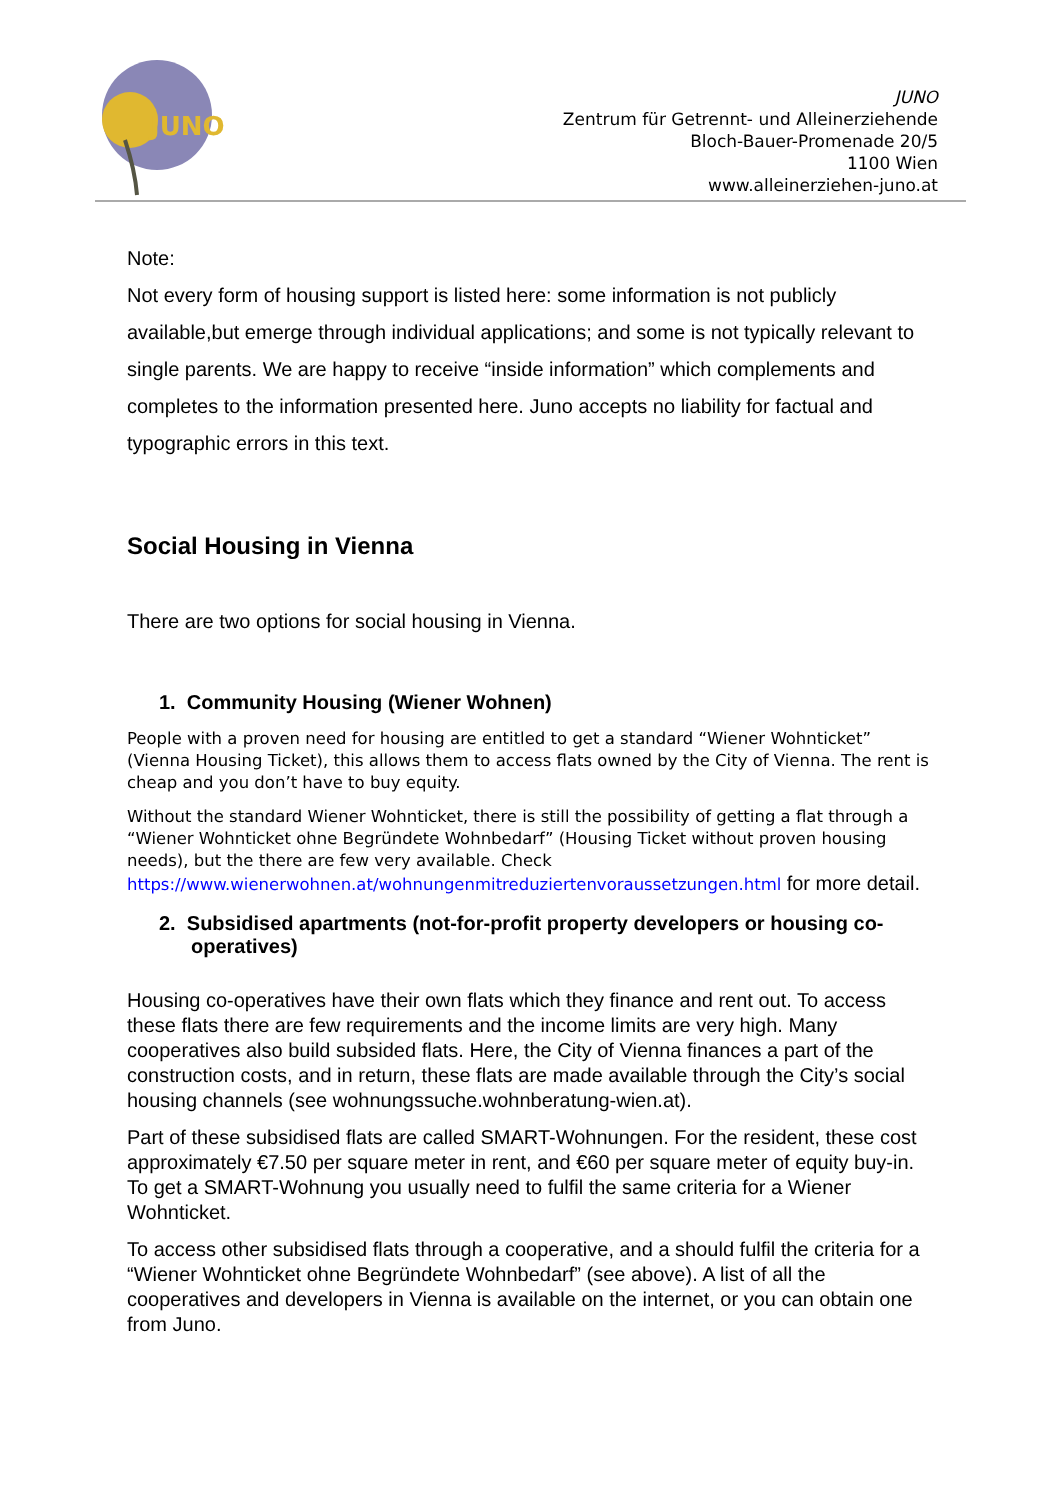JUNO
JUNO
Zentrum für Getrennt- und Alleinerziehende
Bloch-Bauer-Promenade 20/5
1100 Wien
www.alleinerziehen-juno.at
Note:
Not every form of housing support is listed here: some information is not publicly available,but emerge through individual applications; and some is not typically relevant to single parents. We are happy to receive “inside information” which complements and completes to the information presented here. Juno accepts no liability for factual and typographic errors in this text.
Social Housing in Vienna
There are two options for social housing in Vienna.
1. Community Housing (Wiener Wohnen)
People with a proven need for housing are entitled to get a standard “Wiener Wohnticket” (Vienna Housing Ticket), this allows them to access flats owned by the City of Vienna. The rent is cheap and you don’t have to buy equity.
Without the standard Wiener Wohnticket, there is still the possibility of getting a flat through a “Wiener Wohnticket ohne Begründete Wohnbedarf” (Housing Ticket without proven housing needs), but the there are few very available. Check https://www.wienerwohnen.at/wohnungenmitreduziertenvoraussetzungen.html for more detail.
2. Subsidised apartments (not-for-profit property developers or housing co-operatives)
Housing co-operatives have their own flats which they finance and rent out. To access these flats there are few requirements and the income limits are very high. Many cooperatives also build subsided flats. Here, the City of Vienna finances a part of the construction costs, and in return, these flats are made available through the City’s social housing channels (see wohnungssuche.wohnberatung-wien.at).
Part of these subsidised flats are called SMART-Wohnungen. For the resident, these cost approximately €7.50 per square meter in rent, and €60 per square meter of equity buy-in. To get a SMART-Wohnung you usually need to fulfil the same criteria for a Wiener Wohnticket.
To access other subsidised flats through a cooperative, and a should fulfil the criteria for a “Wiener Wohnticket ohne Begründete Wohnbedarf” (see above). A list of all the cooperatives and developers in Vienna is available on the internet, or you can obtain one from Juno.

..............................

### ABOUT THIS EXERCISE
With the pictures excluded, restate the material exactly as it stands.

### SOLUTION FOR THIS PROBLEM
JUNO
JUNO
Zentrum für Getrennt- und Alleinerziehende
Bloch-Bauer-Promenade 20/5
1100 Wien
www.alleinerziehen-juno.at
Note:
Not every form of housing support is listed here: some information is not publicly available,but emerge through individual applications; and some is not typically relevant to single parents. We are happy to receive “inside information” which complements and completes to the information presented here. Juno accepts no liability for factual and typographic errors in this text.
Social Housing in Vienna
There are two options for social housing in Vienna.
1. Community Housing (Wiener Wohnen)
People with a proven need for housing are entitled to get a standard “Wiener Wohnticket” (Vienna Housing Ticket), this allows them to access flats owned by the City of Vienna. The rent is cheap and you don’t have to buy equity.
Without the standard Wiener Wohnticket, there is still the possibility of getting a flat through a “Wiener Wohnticket ohne Begründete Wohnbedarf” (Housing Ticket without proven housing needs), but the there are few very available. Check https://www.wienerwohnen.at/wohnungenmitreduziertenvoraussetzungen.html for more detail.
2. Subsidised apartments (not-for-profit property developers or housing co-operatives)
Housing co-operatives have their own flats which they finance and rent out. To access these flats there are few requirements and the income limits are very high. Many cooperatives also build subsided flats. Here, the City of Vienna finances a part of the construction costs, and in return, these flats are made available through the City’s social housing channels (see wohnungssuche.wohnberatung-wien.at).
Part of these subsidised flats are called SMART-Wohnungen. For the resident, these cost approximately €7.50 per square meter in rent, and €60 per square meter of equity buy-in. To get a SMART-Wohnung you usually need to fulfil the same criteria for a Wiener Wohnticket.
To access other subsidised flats through a cooperative, and a should fulfil the criteria for a “Wiener Wohnticket ohne Begründete Wohnbedarf” (see above). A list of all the cooperatives and developers in Vienna is available on the internet, or you can obtain one from Juno.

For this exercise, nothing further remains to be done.